When using SPARQL to query RDF dataset, the same query can be written in many different ways. For example, sparql queries are always permutation-invariant with respect to some clauses inside it. Also, we can rename the variables inside a sparql query. But how can we identify those identical SPARQL queries? Ideally, there should be a python package that can parse a sparql query (i.e., a string object) into a query object, and different strings share the same underlying query are parsed into the same object, then we can simply compare the parsed query objects to determine whether two sparql queries are identical. Is there any tool like this (seems prepareQuery()
in rdflib
doesn't work in this way)? If not, then what should I do?
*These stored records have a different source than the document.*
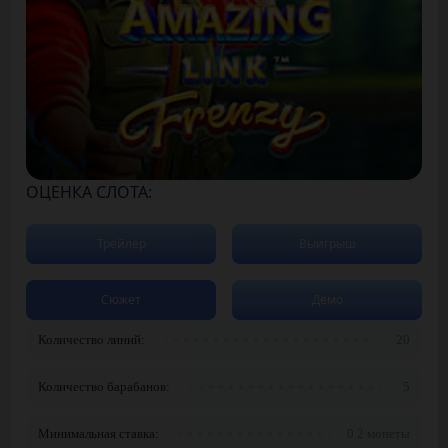
ОЦЕНКА СЛОТА:
Трейлер
Выигрыш
Сюжет
Демо
Количество линий:
20
Количество барабанов:
5
Минимальная ставка:
0.2 монеты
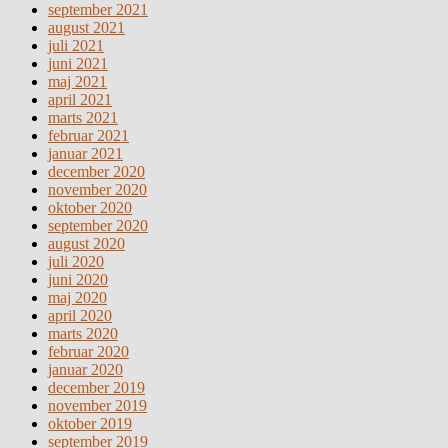
september 2021
august 2021
juli 2021
juni 2021
maj 2021
april 2021
marts 2021
februar 2021
januar 2021
december 2020
november 2020
oktober 2020
september 2020
august 2020
juli 2020
juni 2020
maj 2020
april 2020
marts 2020
februar 2020
januar 2020
december 2019
november 2019
oktober 2019
september 2019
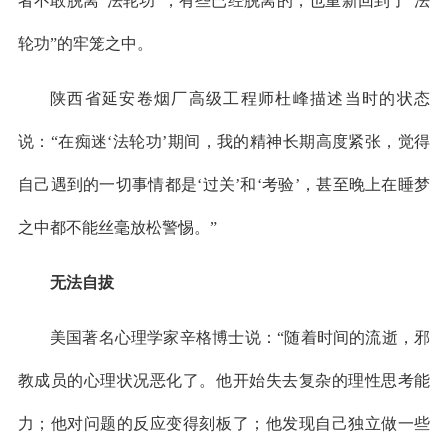
者不敢脱离“法轮功”，有些已经脱离的，也重新回到了“法
轮功”的牢笼之中。
陕西省延安卷烟厂高级工程师杜峰描述当时的状态
说：“在痴迷‘法轮功’期间，我的精神长期高度紧张，觉得
自己遇到的一切事情都是‘过关’和‘考验’，甚至晚上在睡梦
之中都不能丝毫放松警惕。”
无法自拔
美国著名心理学家辛格博士说：“随着时间的流逝，邪
教成员的心理状况恶化了。他开始失去复杂的理性思考能
力；他对问题的反应变得刻板了；他发现自己独立做一些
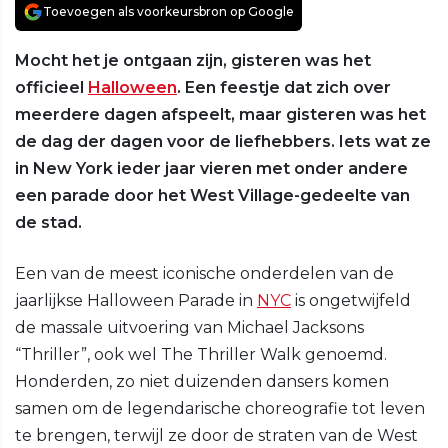
Toevoegen als voorkeursbron op Google
Mocht het je ontgaan zijn, gisteren was het
officieel
Halloween
. Een feestje dat zich over
meerdere dagen afspeelt, maar gisteren was het
de dag der dagen voor de liefhebbers. Iets wat ze
in New York ieder jaar vieren met onder andere
een parade door het West Village-gedeelte van
de stad.
Een van de meest iconische onderdelen van de
jaarlijkse Halloween Parade in
NYC
is ongetwijfeld
de massale uitvoering van Michael Jacksons
“Thriller”, ook wel The Thriller Walk genoemd.
Honderden, zo niet duizenden dansers komen
samen om de legendarische choreografie tot leven
te brengen, terwijl ze door de straten van de West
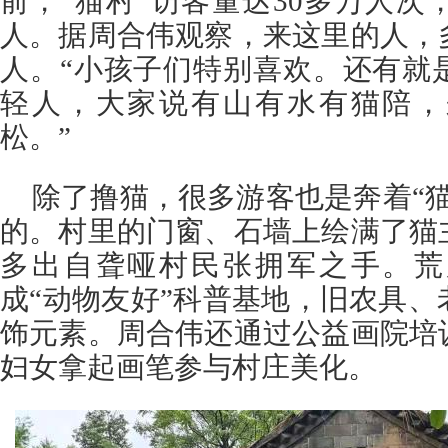
前，“猫村”访客量达30多万人次，
人。据周合伟观察，来这里的人，
人。“小孩子们特别喜欢。还有就
轻人，大家说有山有水有猫陪，
松。”
除了撸猫，很多游客也是奔着“
的。村里的门窗、石墙上绘满了猫
多出自聋哑村民张拥军之手。荒
成“动物友好”科普基地，旧农具
饰元素。周合伟还通过公益画院培
妇女拿起画笔参与村庄美化。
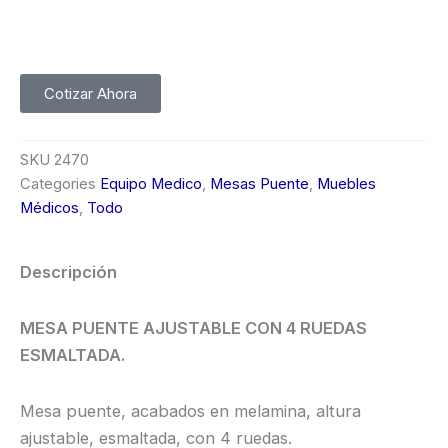
Cotizar Ahora
SKU
2470
Categories
Equipo Medico
,
Mesas Puente
,
Muebles
Médicos
,
Todo
Descripción
MESA PUENTE AJUSTABLE CON 4 RUEDAS
ESMALTADA.
Mesa puente, acabados en melamina, altura
ajustable, esmaltada, con 4 ruedas.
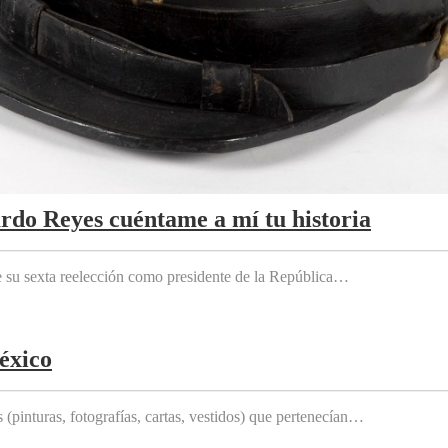
ardo Reyes cuéntame a mí tu historia
e su sexta reelección como presidente de la República…
éxico
(pinturas, fotografías, cartas, vestidos) que pertenecían…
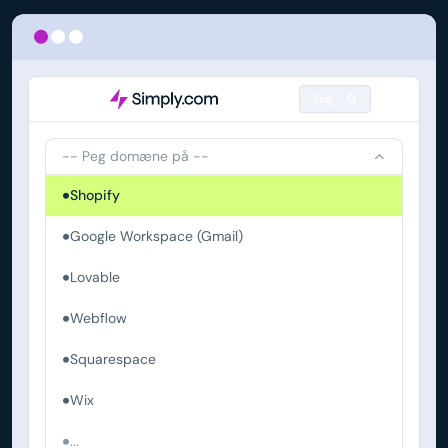
Søg
-- Peg domæne på --
Shopify
Google Workspace (Gmail)
Lovable
Webflow
Squarespace
Wix
...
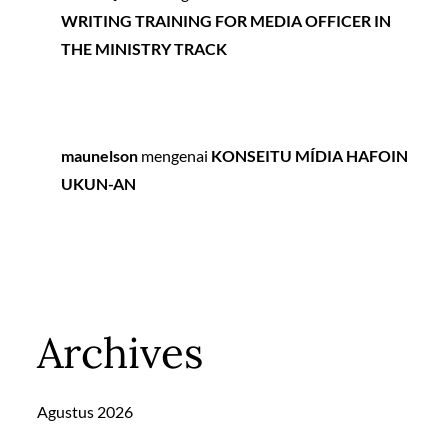
WRITING TRAINING FOR MEDIA OFFICER IN
THE MINISTRY TRACK
maunelson
mengenai
KONSEITU MÍDIA HAFOIN
UKUN-AN
Archives
Agustus 2026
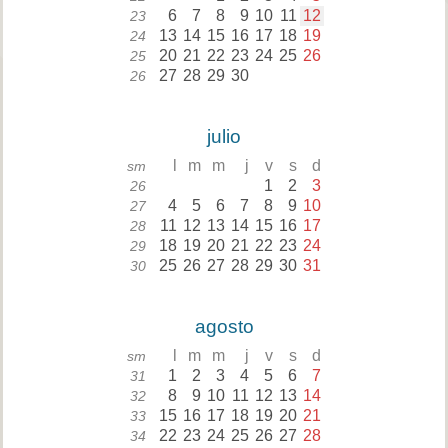
6
7
8
9
10
11
12
23
13
14
15
16
17
18
19
24
20
21
22
23
24
25
26
25
27
28
29
30
26
julio
l
m
m
j
v
s
d
sm
1
2
3
26
4
5
6
7
8
9
10
27
11
12
13
14
15
16
17
28
18
19
20
21
22
23
24
29
25
26
27
28
29
30
31
30
agosto
l
m
m
j
v
s
d
sm
1
2
3
4
5
6
7
31
8
9
10
11
12
13
14
32
15
16
17
18
19
20
21
33
22
23
24
25
26
27
28
34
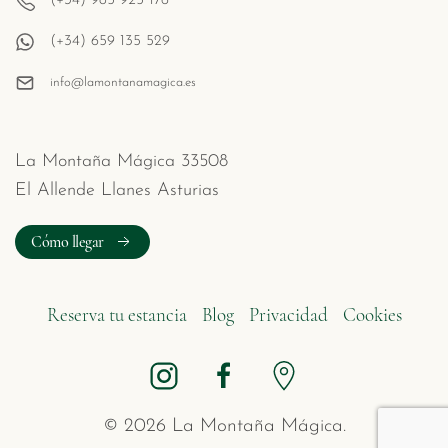
(+34) 985 925 176
(+34) 659 135 529
info@lamontanamagica.es
La Montaña Mágica 33508
El Allende Llanes Asturias
Cómo llegar
Reserva tu estancia
Blog
Privacidad
Cookies
©
2026
La Montaña Mágica.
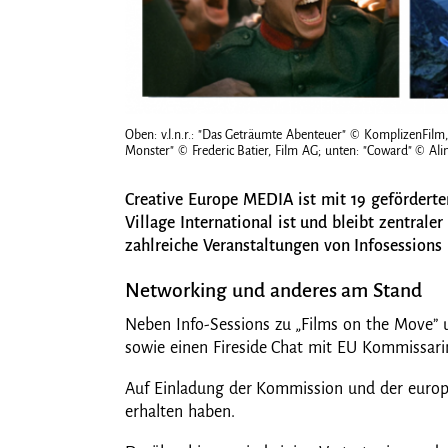
Oben: v.l.n.r.: "Das Geträumte Abenteuer" © KomplizenFilm
Monster" © Frederic Batier, Film AG; unten: "Coward" © Ali
Creative Europe MEDIA ist mit 19 gefördert
Village International ist und bleibt zentral
zahlreiche Veranstaltungen von Infosessions
Networking und anderes am Stand
Neben Info-Sessions zu „Films on the Move” 
sowie einen Fireside Chat mit EU Kommissari
Auf Einladung der Kommission und der europä
erhalten haben.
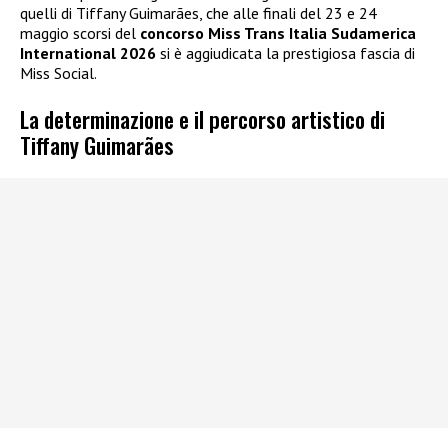
quelli di Tiffany Guimarães, che alle finali del 23 e 24
maggio scorsi del
concorso Miss Trans Italia Sudamerica
International 2026
si è aggiudicata la prestigiosa fascia di
Miss Social.
La determinazione e il percorso artistico di
Tiffany Guimarães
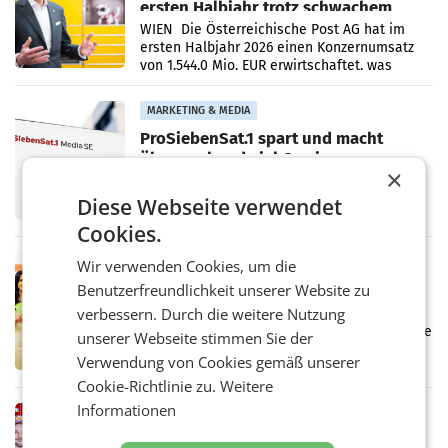
ersten Halbjahr trotz schwachem
Briefgeschäft
WIEN Die Österreichische Post AG hat im
ersten Halbjahr 2026 einen Konzernumsatz
von 1.544,0 Mio. EUR erwirtschaftet, was
einem Plus von 3,8 Prozent gegenüber dem
Vergleichszeitraum
MARKETING & MEDIA
ProSiebenSat.1 spart und macht
überraschend viel Gewinn
×
UNTERFÖHRING/MAILAND/AMSTERDAM. Der
Fernsehkonzern ProSiebenSat.1 hat im
Diese Webseite verwendet
Frühjahr dank Kostensenkungen operativ
wieder Gewinn gemacht und die
Cookies.
Markterwartung deutlich übertroffen.
RETAIL
Wir verwenden Cookies, um die
Eine Bühne für Zirkularität: ARA und
Benutzerfreundlichkeit unserer Website zu
Müller informieren am POS über
verbessern. Durch die weitere Nutzung
Kreislauffähigkeit
Über den gesamten August hinweg rücken die
unserer Webseite stimmen Sie der
Altstoff Recycling Austria AG (ARA) und der
Verwendung von Cookies gemäß unserer
Handelskonzern Müller die Initiative
Cookie-Richtlinie zu.
Weitere
„Kreislauf-Helden“ in allen österreichischen
Müller-Filialen
Informationen
RETAIL
Penny modernisiert zwei Filialen in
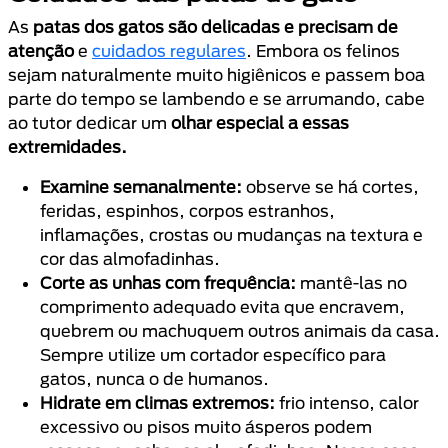
As
patas dos gatos são delicadas e precisam de
atenção
e
cuidados regulares
. Embora os felinos
sejam naturalmente muito higiênicos e passem boa
parte do tempo se lambendo e se arrumando, cabe
ao tutor dedicar um
olhar especial a essas
extremidades.
Examine semanalmente:
observe se há cortes,
feridas, espinhos, corpos estranhos,
inflamações, crostas ou mudanças na textura e
cor das almofadinhas.
Corte as unhas com frequência:
mantê-las no
comprimento adequado evita que encravem,
quebrem ou machuquem outros animais da casa.
Sempre utilize um cortador específico para
gatos, nunca o de humanos.
Hidrate em climas extremos:
frio intenso, calor
excessivo ou pisos muito ásperos podem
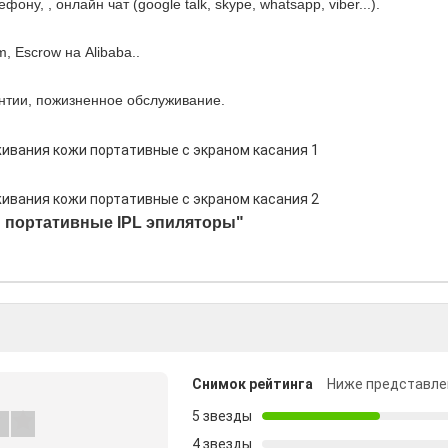
ну, , онлайн чат (google talk, skype, whatsapp, viber...).
 Escrow на Alibaba..
антии, пожизненное обслуживание.
 портативные IPL эпиляторы
"
Снимок рейтинга
Ниже представле
5 звезды
4 звезды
Semantically identical queries example:
SELECT ?x WHERE { ?x foaf:haha ?k .\n ?person foaf:knows ?x .}
SELECT ?s WHERE { ?person foaf:knows ?s .\n ?s foaf:haha ?k .}
The paper "Generating SPARQL Query Containment Benchmarks using the SQCFramework" by Muhammad Seleem et al., mentions "SPARQL query containment solvers" where
Query containment is the problem of deciding if the result set of a query Q1 is included in the result set of another query Q2
If you use such a solver to test whether the result set of Q1 is a subset of Q2 and vice versa, you have established that they are semantically identical.
As for your "off-the-shelf tool": the former paper mentions that those are tested in another paper "Evaluating and benchmarking sparql query containment solvers." by M.W. Chekol et al..
As for the complexity and computability, the latter paper mentions:
The query containment problem for full SPARQL is undecidable [15, 1]. Hence, it is necessary to reduce SPARQL in order to consider it. A double exponential upper bound has been proven for the containment and equivalence problems of SPARQL queries without OPTIONAL , FILTER and under set semantics [7].
However, query containment in both directions is only one way to determine identity of queries. I am unaware whether there is a proof of a better complexity/computability for query identity than for query containment (or a proof on the contrary).